Lech -Losek- Mucha Lech -Losek- Mucha
2583
BLOG

Epidemia z Wuhan. Wirus 2019-nCoV a wirusy odpowiedzialne za poprzednie tego typu epidemie

Lech -Losek- Mucha Lech -Losek- Mucha Zdrowie Obserwuj temat Obserwuj notkę 77

Epidemia wirusowego zapalenia płuc – wywołana przez odzwierzęcy koronawirus oznaczony jako 2019-nCoV – właśnie nabiera rozmachu, ale to nie pierwsza taka sytuacja, w której nowe mutacje wirusów krążących do tej pory wyłącznie wśród zwierząt przekraczają barierę i atakują ludzi. Wydawać by się mogło, że po doświadczeniach z epidemiami SARS (zespół ciężkiej ostrej niewydolności oddechowej) oraz MERS (bliskowschodni zespół niewydolności oddechowej), a także z „ptasimi grypami” wywołanymi przez wirusy H5N1 i H9N7 ludzkość powinna poradzić sobie i z tą epidemią. Są jednak niepokojące różnice pomiędzy wirusem wywołującym najnowszą epidemię a wszystkimi poprzednimi.

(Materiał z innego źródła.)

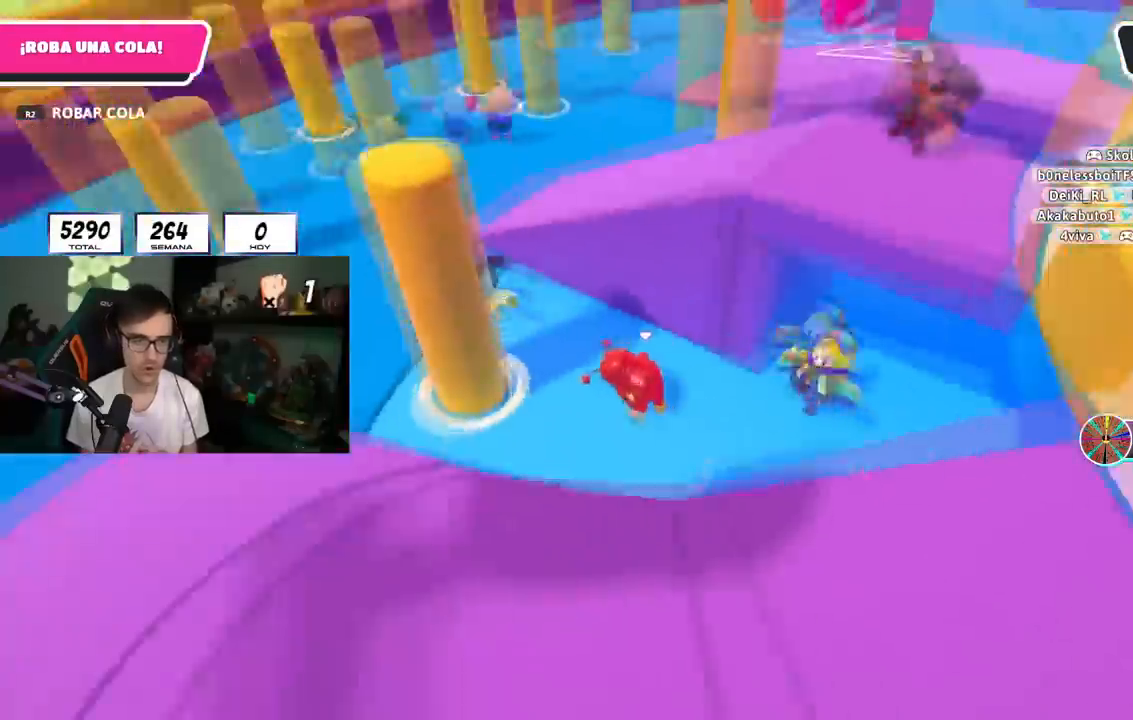
{"buttons": ["CROSS"], "left_stick": "up", "right_stick": "center", "events": [[17, "right_stick", "center"], [234, "left_stick", "up"], [351, "CROSS", "down"]]}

Jak donoszą przedstawiciele chińskich służb medycznych, wirus 2019-nCoV, w odróżnieniu od swych poprzedników, jest zakaźny jeszcze przed wystąpieniem objawów i to nawet przez czternaście dni! To bardzo znamienna różnica, ponieważ działania służb medycznych całego świata, mające na celu powstrzymanie rozprzestrzeniania się choroby, sprowadzają się do wczesnego jej rozpoznawania i szybkiego izolowania chorych. Takie postępowanie ma sens i jest skuteczne wtedy, gdy możliwość zakażenia innych ludzi przez chorego pojawia się w chwili wystąpienia objawów choroby. Jeśli jednak wirus może się rozprzestrzeniać choćby tylko na kilka dni przed wystąpieniem objawów, to w dobie powszechnych i dalekich podróży będą to działania zupełnie nieskuteczne. O skali trudności w kontrolowaniu zakażeń w takiej sytuacji niech świadczy fakt, że według władz Wuhan w związku z uroczystościami chińskiego nowego roku miasto opuściło, zanim ogłoszono kwarantannę, około pięciu milionów ludzi. Nawet jeśli ułamek procenta z nich był jeszcze w stadium bezobjawowego nosicielstwa choroby, już została ona rozwleczona po wszystkich kontynentach.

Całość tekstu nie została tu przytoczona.